### Data for this task
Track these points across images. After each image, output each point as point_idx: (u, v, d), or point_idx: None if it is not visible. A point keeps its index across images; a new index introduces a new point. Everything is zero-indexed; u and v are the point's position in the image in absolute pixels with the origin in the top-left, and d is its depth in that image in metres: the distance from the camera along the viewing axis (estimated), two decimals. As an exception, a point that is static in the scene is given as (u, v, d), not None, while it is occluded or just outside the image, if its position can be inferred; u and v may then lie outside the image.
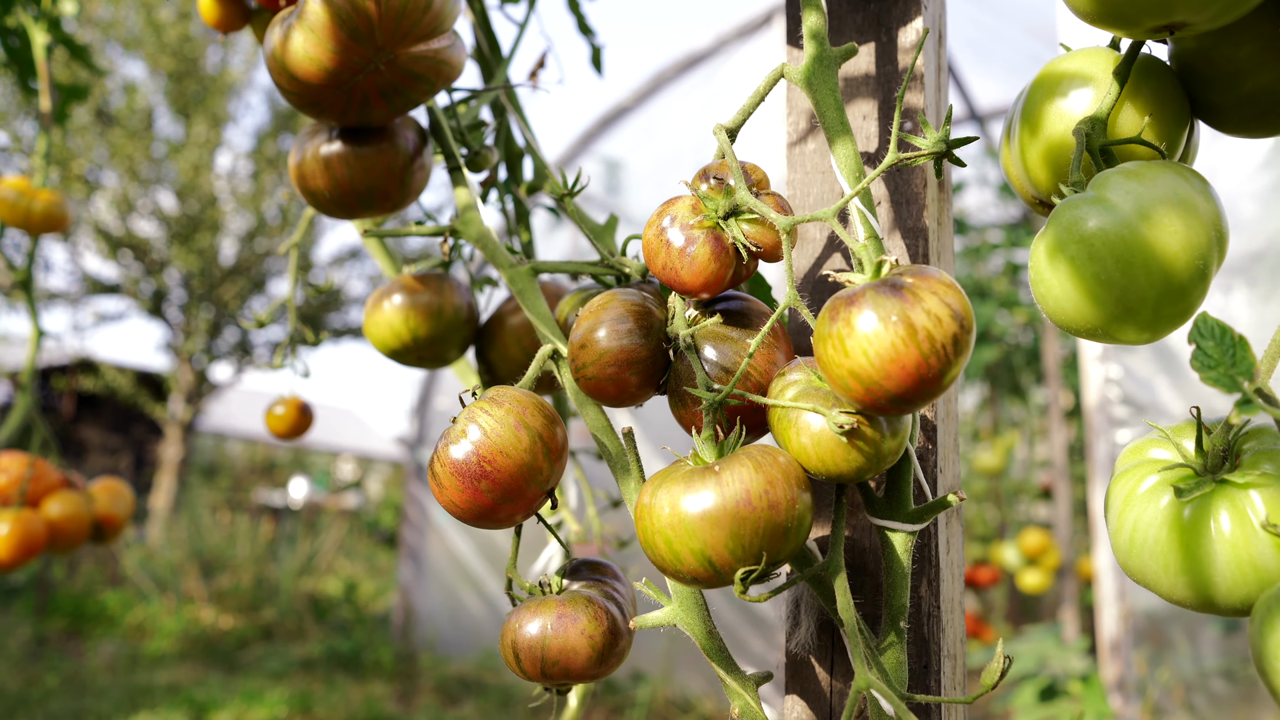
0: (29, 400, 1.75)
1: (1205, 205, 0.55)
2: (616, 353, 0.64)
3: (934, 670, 0.65)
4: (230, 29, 1.09)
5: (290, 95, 0.79)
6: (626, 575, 0.72)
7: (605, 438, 0.68)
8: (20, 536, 1.57)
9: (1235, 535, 0.53)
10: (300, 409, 1.27)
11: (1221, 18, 0.56)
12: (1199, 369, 0.49)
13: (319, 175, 0.84)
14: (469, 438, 0.61)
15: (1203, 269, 0.55)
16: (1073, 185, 0.59)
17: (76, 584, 7.46)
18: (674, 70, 4.84)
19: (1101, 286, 0.55)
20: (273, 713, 4.51)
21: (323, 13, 0.74)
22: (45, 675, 5.11)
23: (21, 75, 1.99)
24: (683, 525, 0.54)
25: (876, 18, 0.75)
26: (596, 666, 0.63)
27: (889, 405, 0.52)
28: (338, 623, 6.86)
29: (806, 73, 0.66)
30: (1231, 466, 0.55)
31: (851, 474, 0.57)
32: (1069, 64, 0.66)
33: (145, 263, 10.44)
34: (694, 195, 0.64)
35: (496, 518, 0.63)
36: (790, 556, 0.56)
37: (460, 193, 0.85)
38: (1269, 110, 0.63)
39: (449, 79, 0.83)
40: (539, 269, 0.78)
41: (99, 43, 9.48)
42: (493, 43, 1.07)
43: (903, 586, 0.61)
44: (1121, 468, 0.60)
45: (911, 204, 0.71)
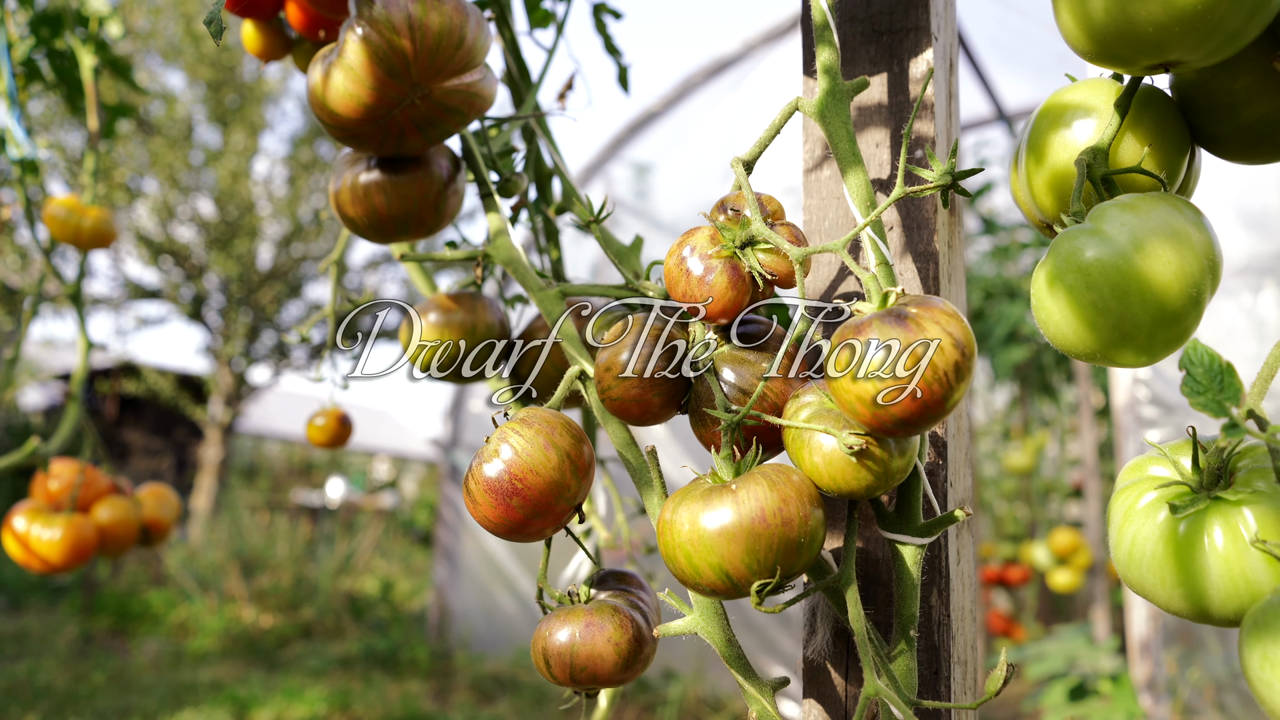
0: (79, 409, 1.81)
1: (1198, 236, 0.58)
2: (640, 375, 0.68)
3: (944, 676, 0.68)
4: (273, 58, 1.14)
5: (331, 129, 0.83)
6: (652, 583, 0.76)
7: (629, 453, 0.72)
8: (72, 541, 1.63)
9: (1228, 550, 0.56)
10: (340, 420, 1.32)
11: (1215, 56, 0.58)
12: (1188, 395, 0.52)
13: (357, 203, 0.89)
14: (501, 457, 0.65)
15: (1196, 296, 0.57)
16: (1073, 215, 0.62)
17: (121, 583, 7.63)
18: (702, 76, 4.87)
19: (1099, 314, 0.57)
20: (313, 710, 4.60)
21: (361, 52, 0.78)
22: (92, 673, 5.24)
23: (70, 95, 2.07)
24: (701, 541, 0.58)
25: (889, 49, 0.78)
26: (622, 672, 0.67)
27: (895, 428, 0.56)
28: (375, 621, 6.97)
29: (820, 106, 0.69)
30: (1226, 484, 0.58)
31: (862, 491, 0.60)
32: (1073, 95, 0.69)
33: (185, 268, 10.64)
34: (712, 226, 0.67)
35: (527, 532, 0.67)
36: (804, 569, 0.60)
37: (492, 218, 0.89)
38: (1266, 139, 0.65)
39: (481, 110, 0.87)
40: (567, 292, 0.82)
41: (139, 54, 9.67)
42: (522, 68, 1.11)
43: (913, 597, 0.64)
44: (1122, 484, 0.63)
45: (923, 229, 0.74)
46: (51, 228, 1.80)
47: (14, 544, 1.61)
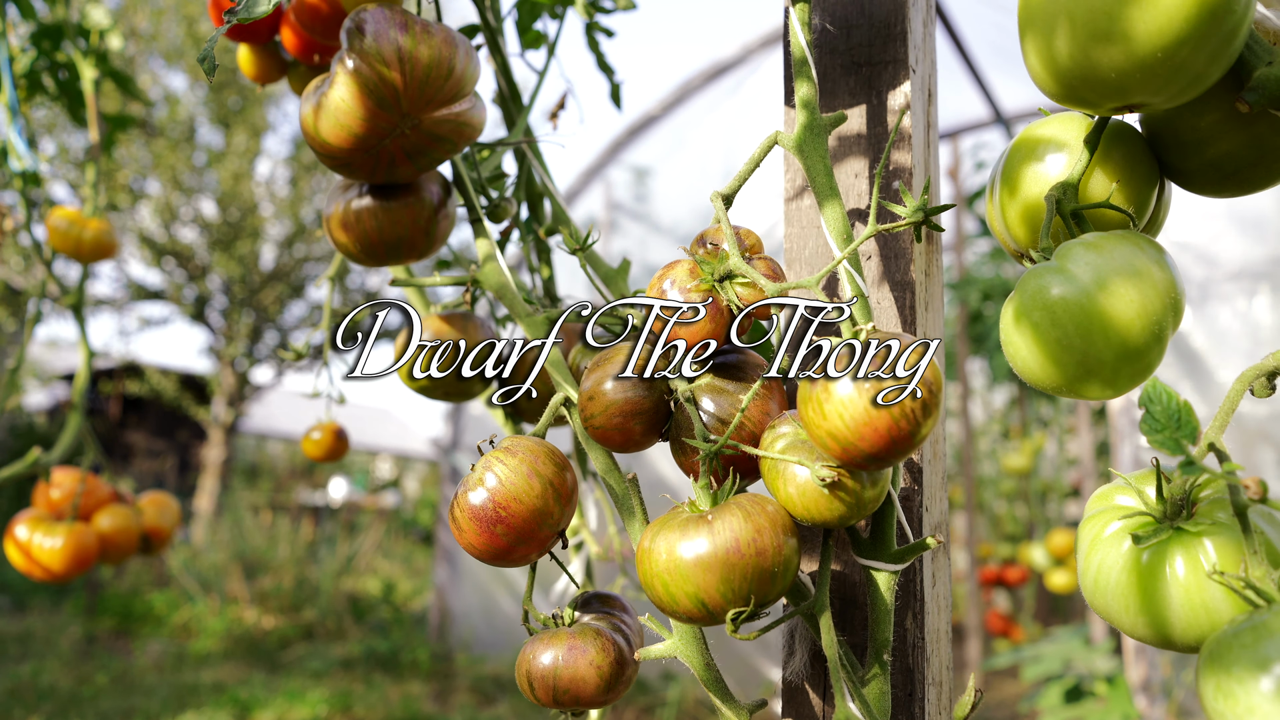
0: (80, 418, 1.83)
1: (1160, 274, 0.59)
2: (622, 404, 0.70)
3: (919, 698, 0.70)
4: (268, 81, 1.16)
5: (324, 158, 0.85)
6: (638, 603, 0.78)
7: (611, 479, 0.73)
8: (73, 549, 1.65)
9: (1189, 580, 0.57)
10: (336, 434, 1.34)
11: (1178, 99, 0.60)
12: (1146, 433, 0.53)
13: (349, 229, 0.91)
14: (485, 485, 0.67)
15: (1158, 333, 0.59)
16: (1041, 251, 0.64)
17: (124, 584, 7.66)
18: (701, 79, 4.89)
19: (1063, 350, 0.59)
20: (314, 712, 4.62)
21: (352, 84, 0.80)
22: (96, 674, 5.27)
23: (71, 106, 2.09)
24: (678, 570, 0.60)
25: (868, 81, 0.79)
26: (604, 694, 0.69)
27: (864, 463, 0.57)
28: (376, 623, 6.99)
29: (798, 140, 0.71)
30: (1188, 514, 0.60)
31: (835, 521, 0.62)
32: (1045, 130, 0.71)
33: (188, 269, 10.68)
34: (692, 260, 0.69)
35: (512, 558, 0.69)
36: (778, 597, 0.62)
37: (481, 244, 0.91)
38: (1231, 175, 0.67)
39: (470, 139, 0.88)
40: (553, 318, 0.84)
41: (142, 55, 9.70)
42: (514, 89, 1.13)
43: (886, 622, 0.66)
44: (1089, 512, 0.65)
45: (900, 258, 0.76)
46: (52, 239, 1.82)
47: (16, 552, 1.63)
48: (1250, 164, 0.66)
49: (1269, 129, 0.64)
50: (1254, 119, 0.64)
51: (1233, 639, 0.51)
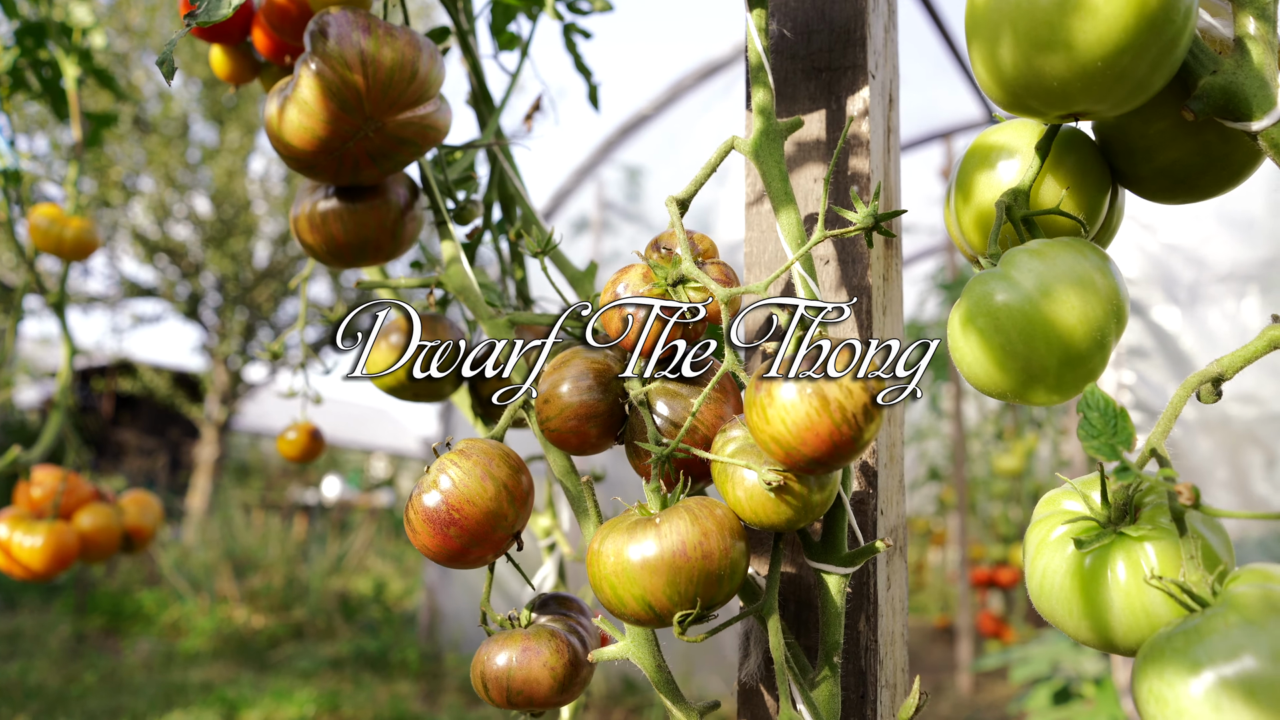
0: (62, 417, 1.84)
1: (1103, 281, 0.60)
2: (577, 407, 0.70)
3: (871, 700, 0.70)
4: (240, 81, 1.16)
5: (287, 160, 0.85)
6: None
7: (568, 481, 0.74)
8: (54, 548, 1.65)
9: (1129, 585, 0.58)
10: (311, 434, 1.34)
11: (1122, 107, 0.60)
12: (1083, 439, 0.54)
13: (315, 230, 0.91)
14: (439, 488, 0.67)
15: (1101, 340, 0.59)
16: (989, 257, 0.64)
17: (115, 583, 7.65)
18: (693, 79, 4.89)
19: (1007, 356, 0.60)
20: (301, 711, 4.62)
21: (314, 86, 0.80)
22: (84, 673, 5.26)
23: (55, 104, 2.09)
24: (625, 572, 0.60)
25: (828, 87, 0.80)
26: (558, 695, 0.69)
27: (807, 467, 0.58)
28: (366, 622, 6.99)
29: (754, 145, 0.71)
30: (1131, 519, 0.60)
31: (782, 524, 0.62)
32: (998, 136, 0.71)
33: (181, 266, 10.66)
34: (645, 264, 0.69)
35: (467, 559, 0.69)
36: (726, 599, 0.62)
37: (446, 246, 0.91)
38: (1182, 181, 0.67)
39: (435, 141, 0.89)
40: (515, 321, 0.84)
41: (134, 51, 9.68)
42: (485, 91, 1.13)
43: (837, 624, 0.66)
44: (1037, 516, 0.65)
45: (857, 263, 0.76)
46: (34, 237, 1.82)
47: (-4, 551, 1.63)
48: (1199, 171, 0.66)
49: (1216, 137, 0.65)
50: (1201, 127, 0.64)
51: (1165, 643, 0.52)
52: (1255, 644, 0.49)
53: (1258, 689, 0.48)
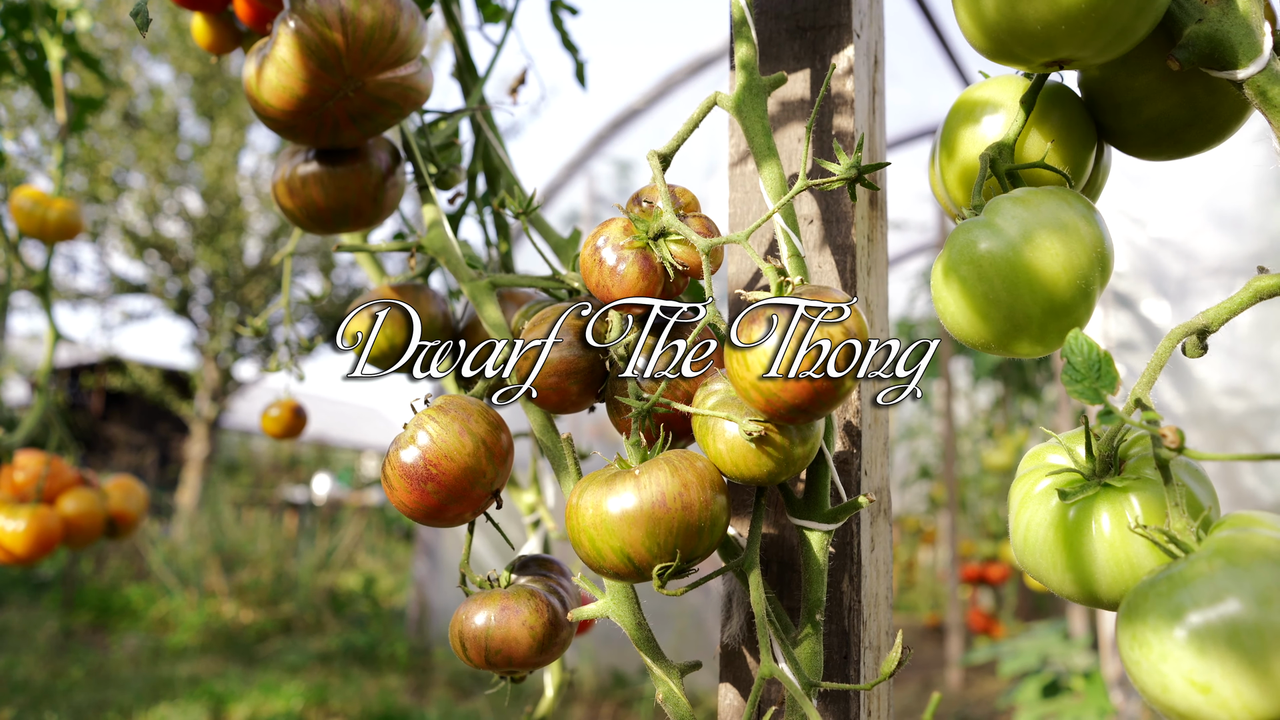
0: (45, 400, 1.82)
1: (1087, 229, 0.59)
2: (557, 364, 0.69)
3: (854, 661, 0.69)
4: (222, 51, 1.15)
5: (266, 121, 0.84)
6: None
7: (547, 438, 0.73)
8: (36, 532, 1.64)
9: (1114, 536, 0.57)
10: (294, 411, 1.33)
11: (1106, 53, 0.60)
12: (1067, 383, 0.53)
13: (294, 195, 0.90)
14: (417, 443, 0.66)
15: (1085, 288, 0.59)
16: (973, 209, 0.63)
17: (103, 578, 7.61)
18: (684, 73, 4.88)
19: (991, 305, 0.59)
20: (289, 705, 4.60)
21: (293, 45, 0.79)
22: (71, 667, 5.23)
23: (40, 88, 2.07)
24: (604, 525, 0.59)
25: (812, 45, 0.79)
26: (537, 655, 0.68)
27: (788, 415, 0.57)
28: (355, 617, 6.96)
29: (737, 100, 0.71)
30: (1116, 471, 0.59)
31: (764, 477, 0.61)
32: (983, 92, 0.71)
33: (171, 263, 10.62)
34: (626, 218, 0.68)
35: (445, 517, 0.68)
36: (706, 554, 0.61)
37: (428, 209, 0.90)
38: (1167, 136, 0.67)
39: (417, 104, 0.88)
40: (496, 283, 0.83)
41: (125, 47, 9.64)
42: (469, 61, 1.12)
43: (819, 582, 0.65)
44: (1021, 471, 0.65)
45: (841, 222, 0.76)
46: (17, 219, 1.80)
47: (-23, 535, 1.61)
48: (1185, 124, 0.66)
49: (1202, 89, 0.64)
50: (1187, 78, 0.64)
51: (1149, 589, 0.51)
52: (1239, 587, 0.48)
53: (1241, 632, 0.47)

### Instructions to follow
Above are some lines. Repeat exactly, and only, those from the line that has "4: (230, 29, 1.09)" through the line that has "44: (1121, 468, 0.60)".

### Result of the exercise
4: (230, 29, 1.09)
5: (290, 95, 0.79)
6: (626, 575, 0.72)
7: (605, 438, 0.68)
8: (20, 536, 1.57)
9: (1235, 535, 0.53)
10: (300, 409, 1.27)
11: (1221, 18, 0.56)
12: (1199, 369, 0.49)
13: (319, 175, 0.84)
14: (469, 438, 0.61)
15: (1203, 269, 0.55)
16: (1073, 185, 0.59)
17: (76, 584, 7.46)
18: (674, 70, 4.84)
19: (1101, 286, 0.55)
20: (273, 713, 4.51)
21: (323, 13, 0.74)
22: (45, 675, 5.11)
23: (21, 75, 1.99)
24: (683, 525, 0.54)
25: (876, 18, 0.75)
26: (596, 666, 0.63)
27: (889, 405, 0.52)
28: (338, 623, 6.86)
29: (806, 73, 0.66)
30: (1231, 466, 0.55)
31: (851, 474, 0.57)
32: (1069, 64, 0.66)
33: (145, 263, 10.44)
34: (694, 195, 0.64)
35: (496, 518, 0.63)
36: (790, 556, 0.56)
37: (460, 193, 0.85)
38: (1269, 110, 0.63)
39: (449, 79, 0.83)
40: (539, 269, 0.78)
41: (99, 43, 9.48)
42: (493, 43, 1.07)
43: (903, 586, 0.61)
44: (1121, 468, 0.60)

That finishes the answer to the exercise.